Mark Keane: I still love Aussie Rules and wouldn't rule out a return

Cork hurler has yet to make a mark at senior level and still closely follows the fortunes of Collingwood in the AFL
Mark Keane: I still love Aussie Rules and wouldn't rule out a return

Mark Keane of Ballygiblin is fouled by Cormac Daly of Mooncoin. Picture: Piaras Ó Mídheach/Sportsfile

CORK senior hurler Mark Keane has admitted he could still resume his Aussie Rules career.

The Ballygiblin club man, on the books of Collingwood for three seasons, made five senior appearances and was highly rated in Melbourne. 

Derry's Anton Tohill and Down's Marty Clarke also pulled on the famous Magpies jersey in recent years and Keane has the physicality and athleticism to thrive in Aussie Rules. A combination of homesickness and Covid restrictions along with some heroic displays for the Cork footballers, snatching that dramatic winner against Kerry, and Ballgiblin, who reached the All-Ireland Junior Hurling final, resulted in him staying in Rebel county last Christmas. 

"I'd probably love to come back," was quoted on the AFL.com.au website. "I still love AFL. I've probably watched every single game so far this year. I've been watching the boys and all the teams. I still kick around here at home.

"It is anyone's dream to go over and play AFL. I definitely wouldn’t rule it out to go back and play. Collingwood has been riddled by injuries, so I definitely wouldn’t rule it out."

Keane surprised many by opting for Cork hurling over football this season, making his debut in the Canon O'Brien Cup back in January. He featured in the league and was introduced off the bench in the loss to Clare at Thurles, unfortunately getting a red card that rules him out of the upcoming Waterford clash.
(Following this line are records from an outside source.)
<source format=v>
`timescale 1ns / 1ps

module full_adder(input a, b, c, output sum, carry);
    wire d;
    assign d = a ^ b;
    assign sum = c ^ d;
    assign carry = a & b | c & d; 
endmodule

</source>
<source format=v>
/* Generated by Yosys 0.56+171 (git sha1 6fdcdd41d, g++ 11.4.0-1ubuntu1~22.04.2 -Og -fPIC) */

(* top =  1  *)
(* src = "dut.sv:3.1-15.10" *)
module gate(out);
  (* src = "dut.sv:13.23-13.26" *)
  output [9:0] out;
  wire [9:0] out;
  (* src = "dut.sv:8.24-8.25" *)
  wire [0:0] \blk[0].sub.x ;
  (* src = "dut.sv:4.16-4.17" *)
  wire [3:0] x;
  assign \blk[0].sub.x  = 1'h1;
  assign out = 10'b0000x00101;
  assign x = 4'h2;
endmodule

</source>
Having turned 22 back in March, he is young enough to return Down Under too, though there hasn't been any official contact from Collingwood.
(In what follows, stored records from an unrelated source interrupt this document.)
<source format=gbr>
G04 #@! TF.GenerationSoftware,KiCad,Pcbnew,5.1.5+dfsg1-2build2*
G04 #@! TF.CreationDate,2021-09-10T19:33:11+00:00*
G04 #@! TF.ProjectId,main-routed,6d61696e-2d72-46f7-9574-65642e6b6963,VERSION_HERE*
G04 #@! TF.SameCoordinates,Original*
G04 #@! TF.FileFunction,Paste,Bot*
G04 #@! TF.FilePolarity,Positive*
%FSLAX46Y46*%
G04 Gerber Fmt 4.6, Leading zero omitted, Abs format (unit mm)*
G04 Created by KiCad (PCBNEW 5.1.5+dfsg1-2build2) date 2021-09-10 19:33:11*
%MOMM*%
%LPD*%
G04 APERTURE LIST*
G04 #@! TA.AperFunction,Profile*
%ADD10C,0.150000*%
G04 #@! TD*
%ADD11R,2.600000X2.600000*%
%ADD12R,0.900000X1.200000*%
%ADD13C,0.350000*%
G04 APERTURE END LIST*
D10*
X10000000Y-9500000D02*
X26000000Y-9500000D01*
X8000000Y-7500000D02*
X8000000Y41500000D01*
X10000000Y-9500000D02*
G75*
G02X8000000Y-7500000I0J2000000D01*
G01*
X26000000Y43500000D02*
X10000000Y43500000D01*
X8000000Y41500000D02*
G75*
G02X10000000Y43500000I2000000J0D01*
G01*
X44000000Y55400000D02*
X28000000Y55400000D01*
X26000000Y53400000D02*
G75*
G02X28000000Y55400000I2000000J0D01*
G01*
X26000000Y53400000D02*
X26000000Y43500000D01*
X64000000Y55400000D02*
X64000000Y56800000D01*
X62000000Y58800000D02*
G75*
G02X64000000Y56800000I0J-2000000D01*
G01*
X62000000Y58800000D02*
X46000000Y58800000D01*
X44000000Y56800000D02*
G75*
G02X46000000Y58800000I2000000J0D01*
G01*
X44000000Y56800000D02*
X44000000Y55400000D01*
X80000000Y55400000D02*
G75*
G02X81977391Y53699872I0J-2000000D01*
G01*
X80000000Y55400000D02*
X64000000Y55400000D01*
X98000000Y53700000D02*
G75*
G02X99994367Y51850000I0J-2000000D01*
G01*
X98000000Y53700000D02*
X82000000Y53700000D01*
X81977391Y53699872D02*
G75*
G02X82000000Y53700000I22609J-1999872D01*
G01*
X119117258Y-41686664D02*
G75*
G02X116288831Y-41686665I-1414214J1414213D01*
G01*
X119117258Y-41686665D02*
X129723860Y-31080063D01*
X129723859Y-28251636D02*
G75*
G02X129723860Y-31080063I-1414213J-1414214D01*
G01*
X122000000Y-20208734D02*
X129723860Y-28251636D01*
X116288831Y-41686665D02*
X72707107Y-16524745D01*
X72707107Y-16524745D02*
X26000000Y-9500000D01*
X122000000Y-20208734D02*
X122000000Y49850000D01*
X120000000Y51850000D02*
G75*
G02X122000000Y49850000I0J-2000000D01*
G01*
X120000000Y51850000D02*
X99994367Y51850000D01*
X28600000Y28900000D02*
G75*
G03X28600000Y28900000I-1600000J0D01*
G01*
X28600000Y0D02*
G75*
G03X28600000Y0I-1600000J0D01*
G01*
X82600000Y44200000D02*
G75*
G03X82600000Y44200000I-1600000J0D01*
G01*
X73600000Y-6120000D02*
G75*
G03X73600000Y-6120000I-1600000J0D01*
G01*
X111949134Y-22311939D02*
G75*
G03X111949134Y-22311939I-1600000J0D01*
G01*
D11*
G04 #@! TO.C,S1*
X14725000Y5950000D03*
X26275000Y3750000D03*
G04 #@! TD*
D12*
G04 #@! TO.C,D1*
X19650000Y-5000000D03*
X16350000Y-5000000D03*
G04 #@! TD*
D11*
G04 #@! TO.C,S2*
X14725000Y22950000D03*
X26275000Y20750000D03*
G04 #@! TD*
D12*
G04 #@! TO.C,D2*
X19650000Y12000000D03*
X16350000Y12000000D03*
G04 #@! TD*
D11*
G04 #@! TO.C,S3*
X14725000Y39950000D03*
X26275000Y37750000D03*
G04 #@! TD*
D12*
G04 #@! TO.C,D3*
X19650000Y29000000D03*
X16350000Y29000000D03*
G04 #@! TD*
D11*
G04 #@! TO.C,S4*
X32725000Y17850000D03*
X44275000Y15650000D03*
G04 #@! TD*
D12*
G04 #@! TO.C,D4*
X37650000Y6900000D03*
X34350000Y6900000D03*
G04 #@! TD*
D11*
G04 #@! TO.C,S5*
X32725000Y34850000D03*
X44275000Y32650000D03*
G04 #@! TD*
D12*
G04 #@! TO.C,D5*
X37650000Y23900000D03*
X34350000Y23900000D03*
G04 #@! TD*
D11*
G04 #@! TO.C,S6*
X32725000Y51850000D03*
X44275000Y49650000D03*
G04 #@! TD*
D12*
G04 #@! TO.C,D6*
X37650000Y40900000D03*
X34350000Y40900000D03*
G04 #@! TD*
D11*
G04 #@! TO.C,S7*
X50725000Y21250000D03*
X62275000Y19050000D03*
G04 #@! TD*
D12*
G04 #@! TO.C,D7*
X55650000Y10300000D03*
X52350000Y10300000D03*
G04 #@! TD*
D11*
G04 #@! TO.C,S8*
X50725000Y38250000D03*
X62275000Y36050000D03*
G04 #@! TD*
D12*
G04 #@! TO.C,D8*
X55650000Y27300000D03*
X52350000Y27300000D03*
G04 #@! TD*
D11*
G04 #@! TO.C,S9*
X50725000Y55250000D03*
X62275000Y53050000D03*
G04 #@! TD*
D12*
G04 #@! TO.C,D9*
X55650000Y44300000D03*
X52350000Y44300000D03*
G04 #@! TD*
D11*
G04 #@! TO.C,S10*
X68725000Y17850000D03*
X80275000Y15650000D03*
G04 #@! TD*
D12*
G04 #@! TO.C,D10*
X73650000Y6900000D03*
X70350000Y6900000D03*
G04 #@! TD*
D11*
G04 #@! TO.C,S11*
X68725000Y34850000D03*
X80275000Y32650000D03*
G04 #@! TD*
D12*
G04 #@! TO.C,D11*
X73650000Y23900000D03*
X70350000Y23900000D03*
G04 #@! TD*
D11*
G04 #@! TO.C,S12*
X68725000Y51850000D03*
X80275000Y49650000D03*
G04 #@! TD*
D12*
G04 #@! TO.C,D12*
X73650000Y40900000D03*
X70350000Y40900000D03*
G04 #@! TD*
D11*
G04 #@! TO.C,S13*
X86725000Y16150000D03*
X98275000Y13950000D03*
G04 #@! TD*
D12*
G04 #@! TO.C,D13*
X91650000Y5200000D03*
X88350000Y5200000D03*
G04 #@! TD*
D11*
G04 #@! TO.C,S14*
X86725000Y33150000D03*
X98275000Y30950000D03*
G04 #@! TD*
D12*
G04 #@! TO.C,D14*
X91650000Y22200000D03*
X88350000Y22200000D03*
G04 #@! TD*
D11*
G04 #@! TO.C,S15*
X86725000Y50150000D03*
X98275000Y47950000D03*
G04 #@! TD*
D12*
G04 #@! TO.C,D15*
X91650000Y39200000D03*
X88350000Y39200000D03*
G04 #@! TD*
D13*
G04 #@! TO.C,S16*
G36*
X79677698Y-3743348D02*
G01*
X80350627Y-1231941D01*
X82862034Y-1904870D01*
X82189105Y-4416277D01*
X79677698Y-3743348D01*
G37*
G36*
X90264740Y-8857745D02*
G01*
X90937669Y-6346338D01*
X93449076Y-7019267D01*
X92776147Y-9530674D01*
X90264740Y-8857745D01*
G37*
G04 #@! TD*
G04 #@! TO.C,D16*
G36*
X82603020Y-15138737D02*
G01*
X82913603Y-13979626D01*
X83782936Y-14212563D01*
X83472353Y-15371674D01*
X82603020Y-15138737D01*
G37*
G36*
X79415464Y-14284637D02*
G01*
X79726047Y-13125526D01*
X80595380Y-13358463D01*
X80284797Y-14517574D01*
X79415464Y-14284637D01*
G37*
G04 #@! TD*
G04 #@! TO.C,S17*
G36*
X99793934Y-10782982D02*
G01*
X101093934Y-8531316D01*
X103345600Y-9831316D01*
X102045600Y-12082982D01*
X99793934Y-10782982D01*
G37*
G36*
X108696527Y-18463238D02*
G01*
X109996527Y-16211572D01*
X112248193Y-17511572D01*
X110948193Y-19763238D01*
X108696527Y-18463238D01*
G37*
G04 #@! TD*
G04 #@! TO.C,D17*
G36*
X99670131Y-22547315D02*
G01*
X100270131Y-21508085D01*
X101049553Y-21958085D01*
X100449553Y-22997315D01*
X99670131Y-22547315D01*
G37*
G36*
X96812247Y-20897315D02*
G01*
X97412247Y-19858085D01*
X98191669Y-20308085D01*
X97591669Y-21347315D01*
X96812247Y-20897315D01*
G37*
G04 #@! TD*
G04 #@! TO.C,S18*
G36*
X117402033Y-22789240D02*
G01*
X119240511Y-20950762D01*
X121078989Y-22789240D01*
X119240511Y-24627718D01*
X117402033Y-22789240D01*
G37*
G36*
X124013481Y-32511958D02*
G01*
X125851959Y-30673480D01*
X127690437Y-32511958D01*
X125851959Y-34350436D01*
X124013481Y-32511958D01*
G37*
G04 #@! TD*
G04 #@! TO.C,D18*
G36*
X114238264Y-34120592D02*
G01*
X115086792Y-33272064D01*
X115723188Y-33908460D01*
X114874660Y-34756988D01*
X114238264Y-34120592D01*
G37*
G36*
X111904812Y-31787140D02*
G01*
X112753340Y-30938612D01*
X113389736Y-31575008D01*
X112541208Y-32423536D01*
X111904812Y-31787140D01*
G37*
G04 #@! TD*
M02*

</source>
"Not many go and play inter-county in both at senior level, but growing up I always wanted to do both. When I came back this year, I thought why not give hurling a go while I can. I've opted to play hurling this season," he told AFL.com.au.
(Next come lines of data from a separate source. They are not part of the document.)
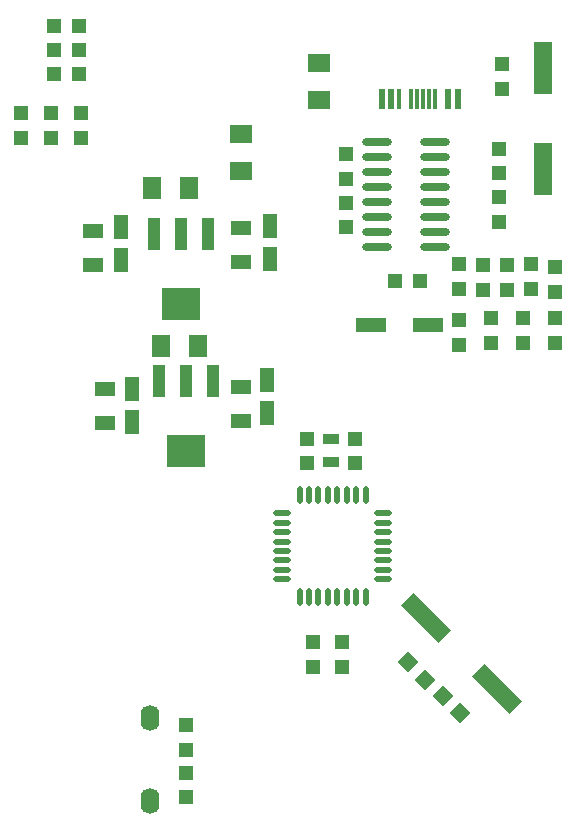
<source format=gbr>
G04*
G04 #@! TF.GenerationSoftware,Altium Limited,Altium Designer,24.2.2 (26)*
G04*
G04 Layer_Color=8421504*
%FSLAX44Y44*%
%MOMM*%
G71*
G04*
G04 #@! TF.SameCoordinates,51CCD97A-84F4-4CAB-A56F-F063453576D0*
G04*
G04*
G04 #@! TF.FilePolarity,Positive*
G04*
G01*
G75*
%ADD20R,1.2000X1.2000*%
%ADD21R,1.9000X1.5000*%
%ADD22R,1.5000X1.9000*%
%ADD23P,1.6971X4X90.0*%
%ADD24R,1.2000X1.2000*%
%ADD25R,1.8000X1.3000*%
%ADD26R,1.2000X2.0000*%
%ADD27R,1.0000X2.7000*%
%ADD28R,3.3000X2.7000*%
%ADD29R,0.6000X1.8000*%
%ADD30R,0.3000X1.8000*%
%ADD31R,2.5000X1.2000*%
%ADD32O,2.5000X0.7000*%
%ADD33O,1.5000X0.5000*%
%ADD34O,0.5000X1.5000*%
%ADD35R,1.5000X4.5000*%
G04:AMPARAMS|DCode=36|XSize=4.5mm|YSize=1.5mm|CornerRadius=0mm|HoleSize=0mm|Usage=FLASHONLY|Rotation=135.000|XOffset=0mm|YOffset=0mm|HoleType=Round|Shape=Rectangle|*
%AMROTATEDRECTD36*
4,1,4,2.1213,-1.0607,1.0607,-2.1213,-2.1213,1.0607,-1.0607,2.1213,2.1213,-1.0607,0.0*
%
%ADD36ROTATEDRECTD36*%

%ADD37O,1.6000X2.2000*%
%ADD38R,1.3700X0.8700*%
D20*
X292100Y544910D02*
D03*
Y565910D02*
D03*
X387350Y452010D02*
D03*
Y473010D02*
D03*
X16510Y580050D02*
D03*
Y601050D02*
D03*
X441537Y427060D02*
D03*
Y406060D02*
D03*
X414443Y427060D02*
D03*
Y406060D02*
D03*
X67310Y580050D02*
D03*
Y601050D02*
D03*
X259080Y304206D02*
D03*
Y325206D02*
D03*
X421640Y570824D02*
D03*
Y549824D02*
D03*
X424180Y621620D02*
D03*
Y642620D02*
D03*
X299720Y304206D02*
D03*
Y325206D02*
D03*
X288290Y152914D02*
D03*
Y131914D02*
D03*
X264160Y152994D02*
D03*
Y131994D02*
D03*
X292100Y525024D02*
D03*
Y504024D02*
D03*
X387350Y425560D02*
D03*
Y404560D02*
D03*
X41910Y601050D02*
D03*
Y580050D02*
D03*
X468630Y406060D02*
D03*
Y427060D02*
D03*
X427990Y450994D02*
D03*
Y471994D02*
D03*
X407670Y450994D02*
D03*
Y471994D02*
D03*
X448310Y452010D02*
D03*
Y473010D02*
D03*
X421640Y508676D02*
D03*
Y529676D02*
D03*
X156210Y82660D02*
D03*
Y61660D02*
D03*
Y42504D02*
D03*
Y21504D02*
D03*
X468630Y449630D02*
D03*
Y470630D02*
D03*
D21*
X203200Y583190D02*
D03*
Y552190D02*
D03*
X269240Y642880D02*
D03*
Y611880D02*
D03*
D22*
X166630Y403860D02*
D03*
X135630D02*
D03*
X159010Y537210D02*
D03*
X128010D02*
D03*
D23*
X344186Y135874D02*
D03*
X359035Y121025D02*
D03*
X388604Y92726D02*
D03*
X373755Y107575D02*
D03*
D24*
X333416Y458470D02*
D03*
X354416D02*
D03*
X65420Y654050D02*
D03*
X44420D02*
D03*
X65420Y633730D02*
D03*
X44420D02*
D03*
X65420Y674370D02*
D03*
X44420D02*
D03*
D25*
X203200Y368830D02*
D03*
Y339830D02*
D03*
X87630Y367560D02*
D03*
Y338560D02*
D03*
X203200Y503450D02*
D03*
Y474450D02*
D03*
X77470Y500910D02*
D03*
Y471910D02*
D03*
D26*
X224790Y374680D02*
D03*
Y346680D02*
D03*
X110490Y339060D02*
D03*
Y367060D02*
D03*
X227330Y505490D02*
D03*
Y477490D02*
D03*
X101600Y476220D02*
D03*
Y504220D02*
D03*
D27*
X175400Y498130D02*
D03*
X152400D02*
D03*
X129400D02*
D03*
X179210Y373670D02*
D03*
X156210D02*
D03*
X133210D02*
D03*
D28*
X152400Y439130D02*
D03*
X156210Y314670D02*
D03*
D29*
X386330Y612836D02*
D03*
X378330D02*
D03*
X330330D02*
D03*
X322330D02*
D03*
D30*
X356830D02*
D03*
X361830D02*
D03*
X366830D02*
D03*
X351830D02*
D03*
X346830D02*
D03*
X336830D02*
D03*
D31*
X361280Y421640D02*
D03*
X313280D02*
D03*
D32*
X367400Y538480D02*
D03*
Y525780D02*
D03*
Y551180D02*
D03*
Y500380D02*
D03*
Y513080D02*
D03*
Y576580D02*
D03*
Y563880D02*
D03*
Y487680D02*
D03*
X318400Y513080D02*
D03*
Y525780D02*
D03*
Y563880D02*
D03*
Y576580D02*
D03*
Y538480D02*
D03*
Y551180D02*
D03*
Y487680D02*
D03*
Y500380D02*
D03*
D33*
X237472Y262130D02*
D03*
Y254130D02*
D03*
Y246130D02*
D03*
Y238130D02*
D03*
Y230130D02*
D03*
Y222130D02*
D03*
Y214130D02*
D03*
Y206130D02*
D03*
X323488Y262130D02*
D03*
Y254130D02*
D03*
Y246130D02*
D03*
Y238130D02*
D03*
Y230130D02*
D03*
Y222130D02*
D03*
Y214130D02*
D03*
Y206130D02*
D03*
D34*
X308480Y277138D02*
D03*
X300480D02*
D03*
X292480D02*
D03*
X284480D02*
D03*
X276480D02*
D03*
X268480D02*
D03*
X260480D02*
D03*
X252480D02*
D03*
Y191122D02*
D03*
X260480D02*
D03*
X268480D02*
D03*
X276480D02*
D03*
X284480D02*
D03*
X292480D02*
D03*
X300480D02*
D03*
X308480D02*
D03*
D35*
X458470Y638810D02*
D03*
Y553810D02*
D03*
D36*
X419942Y113458D02*
D03*
X359838Y173562D02*
D03*
D37*
X125730Y18340D02*
D03*
Y88340D02*
D03*
D38*
X279291Y324684D02*
D03*
Y305284D02*
D03*
M02*

</source>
I'm trying to learn the game again because I've missed nearly four years. 

"Trying to come back into a setup that is pretty much professional, you just don’t get paid, and trying to fit back in you have to be patient because I haven’t played the game for three or four years. That will come."

He explained his grá for GAA made it difficult to commit to the AFL.

"It was a pity that love for hurling and football back home is probably something that Australians just don’t get. If you even come over for a weekend in Ireland, you would understand how much it means to your hometown. We don’t grow up transferring clubs and moving clubs and getting drafted into a team. The team you play for is where you grow up; you can't move; you have to stay there.

"It is frustrating knowing that I could have put my best foot forward if I stayed, could have put a really good pre-season in if I stayed there for Christmas and been available for round one selection. It just didn’t go that way unfortunately."